Ask HN: How to Memorise? - s3arch
Do you have some tips, books suggestion, blogs to increase&#x2F;develop memorizing skill? I find hard in retaining information that I read, study or learn. Are there any techniques to actively improve our memory so that I can retain more information about what I studied?
======
teeray
Anki[1] can work well with some things. For example, I used it after reading
through a book on SSH and another book on Sudo to drill configuration options
that it highlighted into my head. My retention has been fantastic, and I can
easily configure both these days.

My process for doing that was to read through each book on Kindle,
highlighting as I go. I then go to my Kindle notes[2] and convert them into an
Anki deck for each book. Then it's a matter of going through the deck whenever
you have idle time: waiting in lines, TV commercials, bio breaks, etc.

[1] [https://apps.ankiweb.net/](https://apps.ankiweb.net/) [2]
[https://read.amazon.com/kp/notebook](https://read.amazon.com/kp/notebook)

------
nabla9
Use Anki. Anki is a free and open-source spaced repetition flashcard program
that uses SM2 algorithm.

[https://en.wikipedia.org/wiki/Anki_(software)](https://en.wikipedia.org/wiki/Anki_\(software\))

Recorded information -
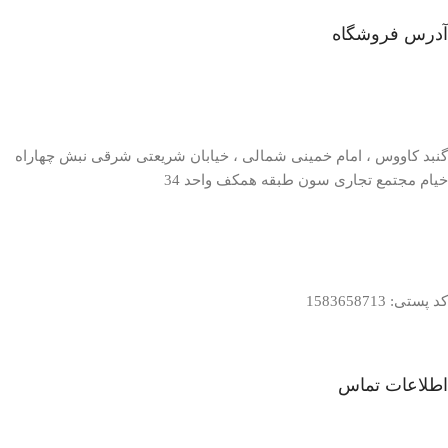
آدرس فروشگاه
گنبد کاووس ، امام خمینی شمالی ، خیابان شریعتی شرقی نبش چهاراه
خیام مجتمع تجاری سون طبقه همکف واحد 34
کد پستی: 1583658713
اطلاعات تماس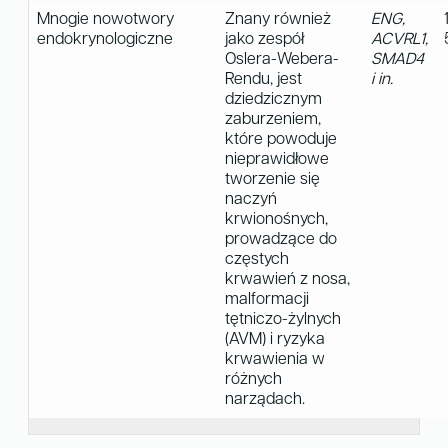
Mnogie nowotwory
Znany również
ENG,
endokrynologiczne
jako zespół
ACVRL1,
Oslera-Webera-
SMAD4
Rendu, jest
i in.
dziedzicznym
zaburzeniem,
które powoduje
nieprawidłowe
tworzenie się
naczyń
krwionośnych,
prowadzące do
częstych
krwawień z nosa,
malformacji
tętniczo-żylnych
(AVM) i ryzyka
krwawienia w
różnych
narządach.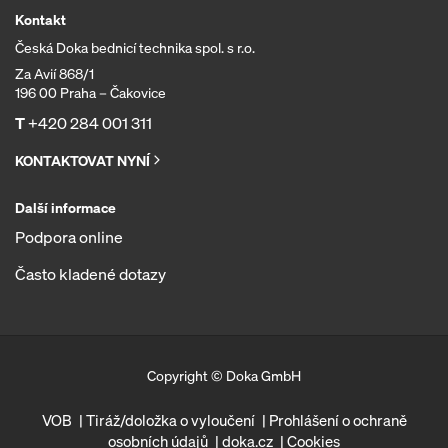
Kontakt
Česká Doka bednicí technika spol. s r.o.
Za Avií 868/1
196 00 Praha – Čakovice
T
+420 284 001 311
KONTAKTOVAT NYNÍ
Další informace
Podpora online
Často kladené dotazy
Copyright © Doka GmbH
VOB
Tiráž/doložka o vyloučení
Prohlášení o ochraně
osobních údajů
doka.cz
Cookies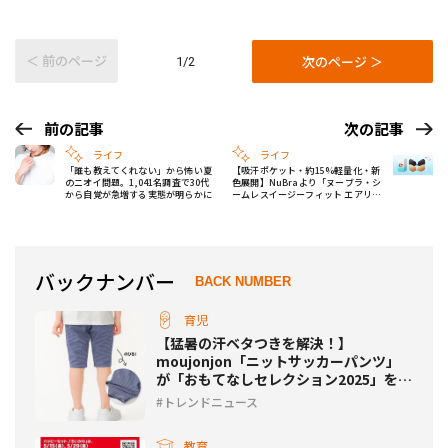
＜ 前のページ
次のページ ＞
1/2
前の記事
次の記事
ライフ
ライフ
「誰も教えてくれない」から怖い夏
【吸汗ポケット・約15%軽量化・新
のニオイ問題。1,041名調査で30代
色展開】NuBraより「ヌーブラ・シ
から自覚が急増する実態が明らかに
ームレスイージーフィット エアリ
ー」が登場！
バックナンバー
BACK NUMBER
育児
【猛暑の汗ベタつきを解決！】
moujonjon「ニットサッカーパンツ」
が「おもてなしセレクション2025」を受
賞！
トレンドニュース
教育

Tasks to complete -
1. Translate this sentence from the memorization thread into Spanish: "My retention has been fantastic, and I can easily configure both these days."
2. Using the memorization thread, decide whether each statement agrees with it. Answer yes or no for each, and quote the words that settle it.
(a) teeray read the books on Kindle and highlighted passages while reading.
(b) nabla9 describes Anki as a paid program.
(c) teeray put the notes from all the books into a single Anki deck.
3. According to the memorization thread, why did teeray use Anki after reading a book on SSH and another on Sudo? Answer in one to three sentences.

Set of answers -
1. Mi retención ha sido fantástica y hoy en día puedo configurar ambos con facilidad.

2.
(a) Yes: "read through each book on Kindle, highlighting as I go"
(b) No: "Anki is a free and open-source spaced repetition flashcard program"
(c) No: "convert them into an Anki deck for each book"

3. teeray used Anki to drill the configuration options that the books highlighted into memory. This worked well: teeray's retention has been fantastic, and teeray can now easily configure both.